-- Problem requirements --
Output the records exactly. Include every line.

Document understanding data
[Start of Attachment]

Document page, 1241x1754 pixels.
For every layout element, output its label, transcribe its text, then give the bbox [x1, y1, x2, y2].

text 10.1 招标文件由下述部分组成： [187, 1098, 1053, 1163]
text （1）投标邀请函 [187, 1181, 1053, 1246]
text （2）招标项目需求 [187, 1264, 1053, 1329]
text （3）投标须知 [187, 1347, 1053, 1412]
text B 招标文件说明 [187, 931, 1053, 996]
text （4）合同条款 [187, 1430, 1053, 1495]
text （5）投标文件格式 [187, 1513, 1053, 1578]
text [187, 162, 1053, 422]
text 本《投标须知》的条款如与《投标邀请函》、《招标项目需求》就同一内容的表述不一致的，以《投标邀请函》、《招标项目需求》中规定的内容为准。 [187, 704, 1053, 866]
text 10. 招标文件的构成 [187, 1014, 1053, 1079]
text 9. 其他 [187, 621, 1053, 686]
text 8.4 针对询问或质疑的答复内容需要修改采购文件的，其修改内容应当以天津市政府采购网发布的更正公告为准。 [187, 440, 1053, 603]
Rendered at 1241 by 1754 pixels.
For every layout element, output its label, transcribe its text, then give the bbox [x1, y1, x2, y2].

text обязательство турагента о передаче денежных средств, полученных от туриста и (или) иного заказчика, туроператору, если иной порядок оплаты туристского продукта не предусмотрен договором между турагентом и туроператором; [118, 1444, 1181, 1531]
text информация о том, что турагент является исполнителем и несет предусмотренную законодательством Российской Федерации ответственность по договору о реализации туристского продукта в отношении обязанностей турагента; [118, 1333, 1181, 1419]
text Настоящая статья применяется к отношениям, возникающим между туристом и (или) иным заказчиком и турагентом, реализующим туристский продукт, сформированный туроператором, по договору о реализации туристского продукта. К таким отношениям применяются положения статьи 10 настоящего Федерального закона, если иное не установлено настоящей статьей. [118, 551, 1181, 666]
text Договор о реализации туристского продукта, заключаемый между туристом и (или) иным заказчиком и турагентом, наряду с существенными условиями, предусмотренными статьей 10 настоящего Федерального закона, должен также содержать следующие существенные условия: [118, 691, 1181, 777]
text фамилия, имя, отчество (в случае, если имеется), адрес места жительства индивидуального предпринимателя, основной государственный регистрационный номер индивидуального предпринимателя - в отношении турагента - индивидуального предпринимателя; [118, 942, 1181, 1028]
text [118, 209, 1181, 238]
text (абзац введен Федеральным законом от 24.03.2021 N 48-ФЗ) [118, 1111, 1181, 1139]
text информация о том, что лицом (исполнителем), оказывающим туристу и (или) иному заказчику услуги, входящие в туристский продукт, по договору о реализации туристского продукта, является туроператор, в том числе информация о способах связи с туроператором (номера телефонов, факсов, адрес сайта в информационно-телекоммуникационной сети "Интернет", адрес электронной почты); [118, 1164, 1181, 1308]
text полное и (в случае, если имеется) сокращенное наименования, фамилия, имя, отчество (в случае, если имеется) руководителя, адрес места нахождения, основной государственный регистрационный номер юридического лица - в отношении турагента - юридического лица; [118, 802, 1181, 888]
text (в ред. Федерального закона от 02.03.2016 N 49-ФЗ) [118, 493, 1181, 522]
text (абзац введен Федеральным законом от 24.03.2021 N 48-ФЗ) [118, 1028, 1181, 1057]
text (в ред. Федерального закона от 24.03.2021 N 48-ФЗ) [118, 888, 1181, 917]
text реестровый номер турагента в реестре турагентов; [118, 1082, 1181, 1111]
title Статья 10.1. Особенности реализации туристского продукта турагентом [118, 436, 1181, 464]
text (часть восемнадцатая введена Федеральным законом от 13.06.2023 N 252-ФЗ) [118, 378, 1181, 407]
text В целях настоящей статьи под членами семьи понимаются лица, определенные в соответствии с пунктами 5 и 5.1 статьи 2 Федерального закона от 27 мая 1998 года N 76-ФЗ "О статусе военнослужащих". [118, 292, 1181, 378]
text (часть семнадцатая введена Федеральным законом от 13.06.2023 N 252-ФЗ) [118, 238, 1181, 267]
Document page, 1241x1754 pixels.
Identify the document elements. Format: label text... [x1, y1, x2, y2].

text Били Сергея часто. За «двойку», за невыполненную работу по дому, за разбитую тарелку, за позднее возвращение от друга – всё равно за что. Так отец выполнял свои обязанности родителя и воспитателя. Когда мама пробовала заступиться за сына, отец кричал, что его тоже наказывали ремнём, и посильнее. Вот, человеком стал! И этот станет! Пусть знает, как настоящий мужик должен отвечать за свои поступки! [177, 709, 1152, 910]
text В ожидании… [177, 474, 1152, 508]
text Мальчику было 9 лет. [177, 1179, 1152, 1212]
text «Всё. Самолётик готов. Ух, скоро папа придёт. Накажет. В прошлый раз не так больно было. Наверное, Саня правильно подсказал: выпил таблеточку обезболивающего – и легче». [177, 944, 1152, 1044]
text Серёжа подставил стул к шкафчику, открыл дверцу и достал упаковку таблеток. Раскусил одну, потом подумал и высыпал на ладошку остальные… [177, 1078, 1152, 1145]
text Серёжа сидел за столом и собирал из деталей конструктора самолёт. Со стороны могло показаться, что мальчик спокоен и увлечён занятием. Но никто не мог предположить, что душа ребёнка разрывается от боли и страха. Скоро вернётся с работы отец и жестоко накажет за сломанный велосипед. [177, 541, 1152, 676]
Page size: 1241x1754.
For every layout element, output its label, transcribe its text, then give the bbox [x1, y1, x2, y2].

[End of Attachment]

-- Worked solution --
Document page, 1241x1754 pixels.
For every layout element, output its label, transcribe its text, then give the bbox [x1, y1, x2, y2].

text 10.1 招标文件由下述部分组成： [187, 1098, 1053, 1163]
text （1）投标邀请函 [187, 1181, 1053, 1246]
text （2）招标项目需求 [187, 1264, 1053, 1329]
text （3）投标须知 [187, 1347, 1053, 1412]
text B 招标文件说明 [187, 931, 1053, 996]
text （4）合同条款 [187, 1430, 1053, 1495]
text （5）投标文件格式 [187, 1513, 1053, 1578]
text [187, 162, 1053, 422]
text 本《投标须知》的条款如与《投标邀请函》、《招标项目需求》就同一内容的表述不一致的，以《投标邀请函》、《招标项目需求》中规定的内容为准。 [187, 704, 1053, 866]
text 10. 招标文件的构成 [187, 1014, 1053, 1079]
text 9. 其他 [187, 621, 1053, 686]
text 8.4 针对询问或质疑的答复内容需要修改采购文件的，其修改内容应当以天津市政府采购网发布的更正公告为准。 [187, 440, 1053, 603]
Rendered at 1241 by 1754 pixels.
For every layout element, output its label, transcribe its text, then give the bbox [x1, y1, x2, y2].

text обязательство турагента о передаче денежных средств, полученных от туриста и (или) иного заказчика, туроператору, если иной порядок оплаты туристского продукта не предусмотрен договором между турагентом и туроператором; [118, 1444, 1181, 1531]
text информация о том, что турагент является исполнителем и несет предусмотренную законодательством Российской Федерации ответственность по договору о реализации туристского продукта в отношении обязанностей турагента; [118, 1333, 1181, 1419]
text Настоящая статья применяется к отношениям, возникающим между туристом и (или) иным заказчиком и турагентом, реализующим туристский продукт, сформированный туроператором, по договору о реализации туристского продукта. К таким отношениям применяются положения статьи 10 настоящего Федерального закона, если иное не установлено настоящей статьей. [118, 551, 1181, 666]
text Договор о реализации туристского продукта, заключаемый между туристом и (или) иным заказчиком и турагентом, наряду с существенными условиями, предусмотренными статьей 10 настоящего Федерального закона, должен также содержать следующие существенные условия: [118, 691, 1181, 777]
text фамилия, имя, отчество (в случае, если имеется), адрес места жительства индивидуального предпринимателя, основной государственный регистрационный номер индивидуального предпринимателя - в отношении турагента - индивидуального предпринимателя; [118, 942, 1181, 1028]
text [118, 209, 1181, 238]
text (абзац введен Федеральным законом от 24.03.2021 N 48-ФЗ) [118, 1111, 1181, 1139]
text информация о том, что лицом (исполнителем), оказывающим туристу и (или) иному заказчику услуги, входящие в туристский продукт, по договору о реализации туристского продукта, является туроператор, в том числе информация о способах связи с туроператором (номера телефонов, факсов, адрес сайта в информационно-телекоммуникационной сети "Интернет", адрес электронной почты); [118, 1164, 1181, 1308]
text полное и (в случае, если имеется) сокращенное наименования, фамилия, имя, отчество (в случае, если имеется) руководителя, адрес места нахождения, основной государственный регистрационный номер юридического лица - в отношении турагента - юридического лица; [118, 802, 1181, 888]
text (в ред. Федерального закона от 02.03.2016 N 49-ФЗ) [118, 493, 1181, 522]
text (абзац введен Федеральным законом от 24.03.2021 N 48-ФЗ) [118, 1028, 1181, 1057]
text (в ред. Федерального закона от 24.03.2021 N 48-ФЗ) [118, 888, 1181, 917]
text реестровый номер турагента в реестре турагентов; [118, 1082, 1181, 1111]
title Статья 10.1. Особенности реализации туристского продукта турагентом [118, 436, 1181, 464]
text (часть восемнадцатая введена Федеральным законом от 13.06.2023 N 252-ФЗ) [118, 378, 1181, 407]
text В целях настоящей статьи под членами семьи понимаются лица, определенные в соответствии с пунктами 5 и 5.1 статьи 2 Федерального закона от 27 мая 1998 года N 76-ФЗ "О статусе военнослужащих". [118, 292, 1181, 378]
text (часть семнадцатая введена Федеральным законом от 13.06.2023 N 252-ФЗ) [118, 238, 1181, 267]
Document page, 1241x1754 pixels.
Identify the document elements. Format: label text... [x1, y1, x2, y2].

text Били Сергея часто. За «двойку», за невыполненную работу по дому, за разбитую тарелку, за позднее возвращение от друга – всё равно за что. Так отец выполнял свои обязанности родителя и воспитателя. Когда мама пробовала заступиться за сына, отец кричал, что его тоже наказывали ремнём, и посильнее. Вот, человеком стал! И этот станет! Пусть знает, как настоящий мужик должен отвечать за свои поступки! [177, 709, 1152, 910]
text В ожидании… [177, 474, 1152, 508]
text Мальчику было 9 лет. [177, 1179, 1152, 1212]
text «Всё. Самолётик готов. Ух, скоро папа придёт. Накажет. В прошлый раз не так больно было. Наверное, Саня правильно подсказал: выпил таблеточку обезболивающего – и легче». [177, 944, 1152, 1044]
text Серёжа подставил стул к шкафчику, открыл дверцу и достал упаковку таблеток. Раскусил одну, потом подумал и высыпал на ладошку остальные… [177, 1078, 1152, 1145]
text Серёжа сидел за столом и собирал из деталей конструктора самолёт. Со стороны могло показаться, что мальчик спокоен и увлечён занятием. Но никто не мог предположить, что душа ребёнка разрывается от боли и страха. Скоро вернётся с работы отец и жестоко накажет за сломанный велосипед. [177, 541, 1152, 676]
Page size: 1241x1754.
For every layout element, output its label, transcribe its text, then give the bbox [x1, y1, x2, y2].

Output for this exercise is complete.